> [SHORT EXERCISE A]
For the ticket on private attribute lookup, decide whether each statement agrees with it: (i) the ticket was reported by Simon King; (ii) its milestone is sage-4.6.1; (iii) a private attribute, as defined there, has a name that ends with an underscore. Answer yes or no for each and quote the deciding words.
> [SHORT EXERCISE B]
In the data listing records, starting with the line with "locality: Sierra Nevada, Gorge" and going on through the line with "collection date as typed: Dec 1947", replace "collectors" with "collected by" and leave everything else unchanged. Return only those lines.

Opened 12 years ago

Closed 12 years ago

Last modified 6 years ago

#10467 closed enhancement (fixed)

Improve lookup of private attributes

Reported by: Simon King Owned by: tbd
Priority: major Milestone: sage-4.6.2
Component: categories Keywords: private attribute lookup
Cc: Merged in: sage-4.6.2.alpha1
Authors: Simon King Reviewers: Robert Bradshaw
Report Upstream: N/A Work issues:
Branch: Commit:
Dependencies: Stopgaps:

Status badges

Description (last modified by Simon King)

By a private attribute, I mean an attribute whose name starts with two underscores and does not end with an underscore. Such an attribute is used, e.g., in the default __repr__ method of Sage objects.

It should be reasonable to assume that private attributes belong to a particular instance, not to its class or its category; after all, they are subject to Python's name mangling.

In particular, if P is a parent/element, then P.__foo is either defined for the instance P or will not be available from P.category().parent_class resp. from P.category().element_class.

It turns out that this assumption holds thorought Sage: When one lets the __getattr__ methods of Parent/Element? immediately raise an AttributeError when a private attribute is requested, then all doc tests still pass.

[Data listing]
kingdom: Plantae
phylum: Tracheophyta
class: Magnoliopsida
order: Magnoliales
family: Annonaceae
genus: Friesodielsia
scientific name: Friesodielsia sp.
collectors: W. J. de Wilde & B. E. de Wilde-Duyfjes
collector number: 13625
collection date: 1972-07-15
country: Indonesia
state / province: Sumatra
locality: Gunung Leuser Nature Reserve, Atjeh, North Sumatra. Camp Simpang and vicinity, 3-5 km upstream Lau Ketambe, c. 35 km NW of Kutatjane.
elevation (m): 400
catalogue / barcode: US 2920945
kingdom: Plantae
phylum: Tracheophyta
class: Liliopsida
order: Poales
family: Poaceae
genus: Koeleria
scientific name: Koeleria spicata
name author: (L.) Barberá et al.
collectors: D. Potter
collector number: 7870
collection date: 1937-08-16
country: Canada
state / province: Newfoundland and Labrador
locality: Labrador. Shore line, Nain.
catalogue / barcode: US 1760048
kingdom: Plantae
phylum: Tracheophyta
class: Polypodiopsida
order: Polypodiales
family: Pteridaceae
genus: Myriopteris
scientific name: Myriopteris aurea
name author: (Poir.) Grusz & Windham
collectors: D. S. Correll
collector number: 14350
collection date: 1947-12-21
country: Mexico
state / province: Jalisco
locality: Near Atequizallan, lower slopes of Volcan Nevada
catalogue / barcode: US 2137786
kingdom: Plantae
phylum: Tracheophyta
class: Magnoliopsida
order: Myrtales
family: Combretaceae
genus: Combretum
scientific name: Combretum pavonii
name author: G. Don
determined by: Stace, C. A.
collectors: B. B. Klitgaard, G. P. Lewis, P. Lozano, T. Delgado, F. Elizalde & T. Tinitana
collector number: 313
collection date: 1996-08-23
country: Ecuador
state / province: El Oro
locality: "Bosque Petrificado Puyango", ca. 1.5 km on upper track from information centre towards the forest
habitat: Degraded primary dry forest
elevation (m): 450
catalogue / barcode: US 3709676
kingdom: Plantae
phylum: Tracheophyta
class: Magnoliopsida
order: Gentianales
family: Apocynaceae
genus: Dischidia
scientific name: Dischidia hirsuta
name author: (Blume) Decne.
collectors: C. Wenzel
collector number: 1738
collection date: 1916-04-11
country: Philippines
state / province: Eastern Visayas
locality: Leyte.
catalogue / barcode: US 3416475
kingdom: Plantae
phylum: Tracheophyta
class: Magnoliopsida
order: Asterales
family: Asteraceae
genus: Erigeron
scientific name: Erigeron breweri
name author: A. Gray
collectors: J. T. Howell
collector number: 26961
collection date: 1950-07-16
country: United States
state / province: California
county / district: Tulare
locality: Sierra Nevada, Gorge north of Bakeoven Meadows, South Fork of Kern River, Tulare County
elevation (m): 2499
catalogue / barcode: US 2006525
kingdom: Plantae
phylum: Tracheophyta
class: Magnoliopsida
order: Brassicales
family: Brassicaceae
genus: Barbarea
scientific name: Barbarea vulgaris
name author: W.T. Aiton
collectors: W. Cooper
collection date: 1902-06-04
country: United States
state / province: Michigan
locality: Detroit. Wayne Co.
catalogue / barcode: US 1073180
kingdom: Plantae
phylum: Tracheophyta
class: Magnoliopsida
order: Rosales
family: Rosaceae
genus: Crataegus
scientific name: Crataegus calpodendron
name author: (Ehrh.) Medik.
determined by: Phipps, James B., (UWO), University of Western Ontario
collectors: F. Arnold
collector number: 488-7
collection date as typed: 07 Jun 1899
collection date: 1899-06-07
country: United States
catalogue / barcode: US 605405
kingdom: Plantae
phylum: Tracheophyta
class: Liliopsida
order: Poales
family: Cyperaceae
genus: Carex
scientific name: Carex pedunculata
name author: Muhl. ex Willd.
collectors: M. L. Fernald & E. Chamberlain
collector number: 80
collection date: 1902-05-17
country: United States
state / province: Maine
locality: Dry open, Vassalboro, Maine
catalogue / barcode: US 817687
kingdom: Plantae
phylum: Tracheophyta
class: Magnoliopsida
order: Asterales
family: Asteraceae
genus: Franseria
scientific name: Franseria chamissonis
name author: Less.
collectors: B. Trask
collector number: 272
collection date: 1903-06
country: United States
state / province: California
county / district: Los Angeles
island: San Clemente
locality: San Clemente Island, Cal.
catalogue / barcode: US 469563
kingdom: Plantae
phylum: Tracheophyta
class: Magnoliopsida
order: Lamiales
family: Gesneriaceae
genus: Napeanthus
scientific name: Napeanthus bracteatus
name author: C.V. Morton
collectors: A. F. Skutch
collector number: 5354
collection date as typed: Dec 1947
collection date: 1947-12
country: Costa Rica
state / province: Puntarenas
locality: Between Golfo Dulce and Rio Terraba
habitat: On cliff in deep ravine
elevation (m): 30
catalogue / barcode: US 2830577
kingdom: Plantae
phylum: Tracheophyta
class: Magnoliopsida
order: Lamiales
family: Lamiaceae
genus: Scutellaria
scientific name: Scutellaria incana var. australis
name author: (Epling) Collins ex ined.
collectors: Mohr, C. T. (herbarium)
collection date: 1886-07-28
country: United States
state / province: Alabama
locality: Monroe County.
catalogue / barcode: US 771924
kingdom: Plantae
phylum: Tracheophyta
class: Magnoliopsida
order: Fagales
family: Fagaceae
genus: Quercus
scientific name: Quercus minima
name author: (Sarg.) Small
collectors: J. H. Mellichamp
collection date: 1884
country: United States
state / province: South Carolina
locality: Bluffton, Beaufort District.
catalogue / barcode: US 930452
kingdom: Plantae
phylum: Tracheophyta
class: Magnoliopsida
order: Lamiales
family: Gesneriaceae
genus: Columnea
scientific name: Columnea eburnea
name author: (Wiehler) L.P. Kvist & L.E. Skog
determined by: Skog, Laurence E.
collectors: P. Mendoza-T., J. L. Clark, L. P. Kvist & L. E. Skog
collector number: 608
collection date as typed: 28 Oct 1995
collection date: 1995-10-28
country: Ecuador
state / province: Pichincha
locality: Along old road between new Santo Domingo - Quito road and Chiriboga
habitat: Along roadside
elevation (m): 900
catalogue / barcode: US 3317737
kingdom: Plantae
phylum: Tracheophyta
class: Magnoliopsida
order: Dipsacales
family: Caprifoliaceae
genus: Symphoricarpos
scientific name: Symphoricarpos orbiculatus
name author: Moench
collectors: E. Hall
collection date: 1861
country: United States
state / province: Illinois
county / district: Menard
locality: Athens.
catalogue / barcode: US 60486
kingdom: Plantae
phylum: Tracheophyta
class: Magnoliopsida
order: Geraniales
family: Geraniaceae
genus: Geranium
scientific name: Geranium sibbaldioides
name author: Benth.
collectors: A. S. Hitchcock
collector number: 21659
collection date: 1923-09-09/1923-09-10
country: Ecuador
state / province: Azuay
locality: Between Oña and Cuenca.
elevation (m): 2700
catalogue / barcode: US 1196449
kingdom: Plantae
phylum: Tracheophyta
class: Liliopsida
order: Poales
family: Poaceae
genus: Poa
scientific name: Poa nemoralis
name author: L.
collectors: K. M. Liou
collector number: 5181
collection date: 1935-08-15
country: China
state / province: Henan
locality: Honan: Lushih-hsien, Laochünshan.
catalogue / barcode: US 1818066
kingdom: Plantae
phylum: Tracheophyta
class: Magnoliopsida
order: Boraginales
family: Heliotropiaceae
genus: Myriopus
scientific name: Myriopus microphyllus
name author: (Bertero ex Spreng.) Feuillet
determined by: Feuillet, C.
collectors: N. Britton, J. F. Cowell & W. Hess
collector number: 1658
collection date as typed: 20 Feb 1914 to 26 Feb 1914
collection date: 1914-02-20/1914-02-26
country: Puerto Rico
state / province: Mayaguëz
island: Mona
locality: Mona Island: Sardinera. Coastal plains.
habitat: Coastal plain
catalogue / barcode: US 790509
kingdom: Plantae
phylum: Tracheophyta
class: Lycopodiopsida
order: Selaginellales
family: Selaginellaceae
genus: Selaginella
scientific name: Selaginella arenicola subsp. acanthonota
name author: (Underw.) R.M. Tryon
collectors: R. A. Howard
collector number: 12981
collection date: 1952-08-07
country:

> [CORRECT RESULT A]
(i) Yes: "Reported by: Simon King"
(ii) No: "Milestone: sage-4.6.2"
(iii) No: "does not end with an underscore"

> [CORRECT RESULT B]
locality: Sierra Nevada, Gorge north of Bakeoven Meadows, South Fork of Kern River, Tulare County
elevation (m): 2499
catalogue / barcode: US 2006525
kingdom: Plantae
phylum: Tracheophyta
class: Magnoliopsida
order: Brassicales
family: Brassicaceae
genus: Barbarea
scientific name: Barbarea vulgaris
name author: W.T. Aiton
collected by: W. Cooper
collection date: 1902-06-04
country: United States
state / province: Michigan
locality: Detroit. Wayne Co.
catalogue / barcode: US 1073180
kingdom: Plantae
phylum: Tracheophyta
class: Magnoliopsida
order: Rosales
family: Rosaceae
genus: Crataegus
scientific name: Crataegus calpodendron
name author: (Ehrh.) Medik.
determined by: Phipps, James B., (UWO), University of Western Ontario
collected by: F. Arnold
collector number: 488-7
collection date as typed: 07 Jun 1899
collection date: 1899-06-07
country: United States
catalogue / barcode: US 605405
kingdom: Plantae
phylum: Tracheophyta
class: Liliopsida
order: Poales
family: Cyperaceae
genus: Carex
scientific name: Carex pedunculata
name author: Muhl. ex Willd.
collected by: M. L. Fernald & E. Chamberlain
collector number: 80
collection date: 1902-05-17
country: United States
state / province: Maine
locality: Dry open, Vassalboro, Maine
catalogue / barcode: US 817687
kingdom: Plantae
phylum: Tracheophyta
class: Magnoliopsida
order: Asterales
family: Asteraceae
genus: Franseria
scientific name: Franseria chamissonis
name author: Less.
collected by: B. Trask
collector number: 272
collection date: 1903-06
country: United States
state / province: California
county / district: Los Angeles
island: San Clemente
locality: San Clemente Island, Cal.
catalogue / barcode: US 469563
kingdom: Plantae
phylum: Tracheophyta
class: Magnoliopsida
order: Lamiales
family: Gesneriaceae
genus: Napeanthus
scientific name: Napeanthus bracteatus
name author: C.V. Morton
collected by: A. F. Skutch
collector number: 5354
collection date as typed: Dec 1947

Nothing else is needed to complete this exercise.